# start of Input for this task
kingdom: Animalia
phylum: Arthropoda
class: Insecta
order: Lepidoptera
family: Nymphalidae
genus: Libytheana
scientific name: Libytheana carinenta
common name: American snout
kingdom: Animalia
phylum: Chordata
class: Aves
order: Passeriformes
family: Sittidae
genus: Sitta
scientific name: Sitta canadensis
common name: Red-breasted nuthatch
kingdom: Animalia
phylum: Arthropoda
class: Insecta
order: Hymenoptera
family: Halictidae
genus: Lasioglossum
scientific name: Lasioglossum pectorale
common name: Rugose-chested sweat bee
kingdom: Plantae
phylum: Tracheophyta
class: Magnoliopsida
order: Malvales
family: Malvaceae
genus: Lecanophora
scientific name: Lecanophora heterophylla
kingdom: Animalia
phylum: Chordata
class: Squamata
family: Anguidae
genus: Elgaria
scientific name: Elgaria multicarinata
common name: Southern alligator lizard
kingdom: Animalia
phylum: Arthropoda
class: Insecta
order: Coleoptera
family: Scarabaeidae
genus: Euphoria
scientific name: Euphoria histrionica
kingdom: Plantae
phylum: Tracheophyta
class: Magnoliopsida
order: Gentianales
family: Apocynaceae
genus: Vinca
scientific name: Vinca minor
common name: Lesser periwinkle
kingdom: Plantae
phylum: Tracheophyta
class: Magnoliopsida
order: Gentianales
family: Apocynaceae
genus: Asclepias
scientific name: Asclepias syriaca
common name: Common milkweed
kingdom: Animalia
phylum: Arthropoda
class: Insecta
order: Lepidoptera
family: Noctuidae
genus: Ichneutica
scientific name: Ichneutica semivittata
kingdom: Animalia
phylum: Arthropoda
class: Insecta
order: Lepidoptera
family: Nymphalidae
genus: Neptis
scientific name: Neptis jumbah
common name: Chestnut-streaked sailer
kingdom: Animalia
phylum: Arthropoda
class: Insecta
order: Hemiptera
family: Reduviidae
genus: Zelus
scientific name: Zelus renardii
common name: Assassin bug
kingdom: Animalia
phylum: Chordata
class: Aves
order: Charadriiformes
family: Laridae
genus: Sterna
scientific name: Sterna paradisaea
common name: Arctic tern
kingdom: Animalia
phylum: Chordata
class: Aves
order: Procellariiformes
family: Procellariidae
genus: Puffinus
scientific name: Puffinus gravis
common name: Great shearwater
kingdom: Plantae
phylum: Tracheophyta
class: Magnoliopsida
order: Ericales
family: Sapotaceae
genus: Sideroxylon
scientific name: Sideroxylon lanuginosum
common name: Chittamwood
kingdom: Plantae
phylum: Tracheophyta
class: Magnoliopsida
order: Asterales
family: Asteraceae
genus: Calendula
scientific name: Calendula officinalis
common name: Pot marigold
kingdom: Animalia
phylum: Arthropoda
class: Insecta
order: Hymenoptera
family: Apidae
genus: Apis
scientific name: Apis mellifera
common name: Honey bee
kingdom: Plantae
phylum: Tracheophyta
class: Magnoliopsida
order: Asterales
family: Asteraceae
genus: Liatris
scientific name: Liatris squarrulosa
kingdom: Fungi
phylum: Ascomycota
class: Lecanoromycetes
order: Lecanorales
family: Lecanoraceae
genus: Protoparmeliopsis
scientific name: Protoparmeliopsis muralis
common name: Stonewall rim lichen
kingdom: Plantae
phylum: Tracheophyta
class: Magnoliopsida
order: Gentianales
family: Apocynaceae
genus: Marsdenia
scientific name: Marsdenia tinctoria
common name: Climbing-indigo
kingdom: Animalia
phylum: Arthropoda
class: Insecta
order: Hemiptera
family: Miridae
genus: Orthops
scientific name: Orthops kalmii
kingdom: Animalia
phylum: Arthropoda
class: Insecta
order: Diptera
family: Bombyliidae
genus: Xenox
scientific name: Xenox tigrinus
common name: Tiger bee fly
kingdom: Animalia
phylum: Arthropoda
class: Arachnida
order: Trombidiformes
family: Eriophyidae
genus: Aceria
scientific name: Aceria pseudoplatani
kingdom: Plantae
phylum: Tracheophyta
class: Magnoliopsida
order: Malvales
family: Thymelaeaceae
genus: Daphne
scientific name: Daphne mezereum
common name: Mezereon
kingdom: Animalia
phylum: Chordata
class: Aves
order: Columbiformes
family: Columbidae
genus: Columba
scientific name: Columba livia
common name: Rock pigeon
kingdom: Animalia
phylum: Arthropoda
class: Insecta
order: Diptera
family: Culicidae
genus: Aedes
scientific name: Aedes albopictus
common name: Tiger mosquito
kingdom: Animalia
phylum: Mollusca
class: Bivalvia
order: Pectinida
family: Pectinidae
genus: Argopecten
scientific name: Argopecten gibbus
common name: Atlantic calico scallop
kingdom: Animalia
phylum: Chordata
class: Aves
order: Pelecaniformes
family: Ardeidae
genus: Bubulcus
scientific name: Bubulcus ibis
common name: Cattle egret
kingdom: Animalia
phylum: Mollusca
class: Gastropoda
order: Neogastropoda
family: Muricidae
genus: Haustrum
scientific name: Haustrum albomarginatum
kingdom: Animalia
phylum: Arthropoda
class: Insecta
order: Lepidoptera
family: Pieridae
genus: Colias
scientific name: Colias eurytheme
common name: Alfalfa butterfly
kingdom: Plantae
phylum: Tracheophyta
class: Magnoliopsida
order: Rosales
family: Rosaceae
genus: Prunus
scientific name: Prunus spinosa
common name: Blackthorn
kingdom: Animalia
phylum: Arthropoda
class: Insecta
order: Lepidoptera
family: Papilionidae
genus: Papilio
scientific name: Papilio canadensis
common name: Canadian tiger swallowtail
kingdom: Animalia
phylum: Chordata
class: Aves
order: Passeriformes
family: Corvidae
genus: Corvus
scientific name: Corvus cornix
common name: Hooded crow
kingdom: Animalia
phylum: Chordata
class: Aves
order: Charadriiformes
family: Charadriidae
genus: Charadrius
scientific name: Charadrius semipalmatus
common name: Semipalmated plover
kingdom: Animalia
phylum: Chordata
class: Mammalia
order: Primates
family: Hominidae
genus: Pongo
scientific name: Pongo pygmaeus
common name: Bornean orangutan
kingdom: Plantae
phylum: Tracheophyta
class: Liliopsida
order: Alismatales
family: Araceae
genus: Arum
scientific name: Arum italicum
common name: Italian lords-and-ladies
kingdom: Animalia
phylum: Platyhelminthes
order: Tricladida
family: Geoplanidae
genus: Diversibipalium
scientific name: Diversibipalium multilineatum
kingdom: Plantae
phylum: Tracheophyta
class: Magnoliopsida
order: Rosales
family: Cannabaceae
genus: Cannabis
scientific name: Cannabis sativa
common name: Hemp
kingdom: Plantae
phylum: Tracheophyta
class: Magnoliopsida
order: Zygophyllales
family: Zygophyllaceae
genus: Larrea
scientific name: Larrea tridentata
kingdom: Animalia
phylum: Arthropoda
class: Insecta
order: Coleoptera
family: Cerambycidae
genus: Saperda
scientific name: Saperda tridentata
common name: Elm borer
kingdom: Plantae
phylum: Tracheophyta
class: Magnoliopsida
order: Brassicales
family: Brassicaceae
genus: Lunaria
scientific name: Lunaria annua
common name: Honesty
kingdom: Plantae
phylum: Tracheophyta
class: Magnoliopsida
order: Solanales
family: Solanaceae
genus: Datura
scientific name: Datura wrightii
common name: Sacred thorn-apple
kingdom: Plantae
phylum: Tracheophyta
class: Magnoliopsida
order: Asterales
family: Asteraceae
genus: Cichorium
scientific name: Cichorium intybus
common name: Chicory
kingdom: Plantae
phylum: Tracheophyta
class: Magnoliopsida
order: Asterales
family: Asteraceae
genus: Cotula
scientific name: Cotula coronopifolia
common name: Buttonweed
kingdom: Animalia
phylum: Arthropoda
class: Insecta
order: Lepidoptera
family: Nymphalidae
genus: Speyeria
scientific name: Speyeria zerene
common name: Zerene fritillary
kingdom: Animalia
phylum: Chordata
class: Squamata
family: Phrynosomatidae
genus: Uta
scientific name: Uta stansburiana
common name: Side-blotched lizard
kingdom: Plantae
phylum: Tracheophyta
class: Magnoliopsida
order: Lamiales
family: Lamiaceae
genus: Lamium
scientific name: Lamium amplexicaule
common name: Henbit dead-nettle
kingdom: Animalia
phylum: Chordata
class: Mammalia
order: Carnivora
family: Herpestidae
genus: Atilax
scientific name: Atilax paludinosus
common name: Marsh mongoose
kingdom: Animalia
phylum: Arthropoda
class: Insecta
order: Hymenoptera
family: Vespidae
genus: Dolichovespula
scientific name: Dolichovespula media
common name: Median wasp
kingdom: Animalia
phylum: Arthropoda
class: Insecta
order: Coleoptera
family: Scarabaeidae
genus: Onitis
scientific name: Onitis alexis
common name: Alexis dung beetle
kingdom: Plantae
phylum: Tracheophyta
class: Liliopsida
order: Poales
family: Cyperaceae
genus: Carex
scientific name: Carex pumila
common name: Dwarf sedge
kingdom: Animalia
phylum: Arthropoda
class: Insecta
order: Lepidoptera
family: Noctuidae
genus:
# end of Input for this task
Request:
Update the items from the first line through the line holding "genus: Lasioglossum", inclusive, by replacing "common name" with "vernacular name". Keep every other detail of those lines unchanged.

Response below:
kingdom: Animalia
phylum: Arthropoda
class: Insecta
order: Lepidoptera
family: Nymphalidae
genus: Libytheana
scientific name: Libytheana carinenta
vernacular name: American snout
kingdom: Animalia
phylum: Chordata
class: Aves
order: Passeriformes
family: Sittidae
genus: Sitta
scientific name: Sitta canadensis
vernacular name: Red-breasted nuthatch
kingdom: Animalia
phylum: Arthropoda
class: Insecta
order: Hymenoptera
family: Halictidae
genus: Lasioglossum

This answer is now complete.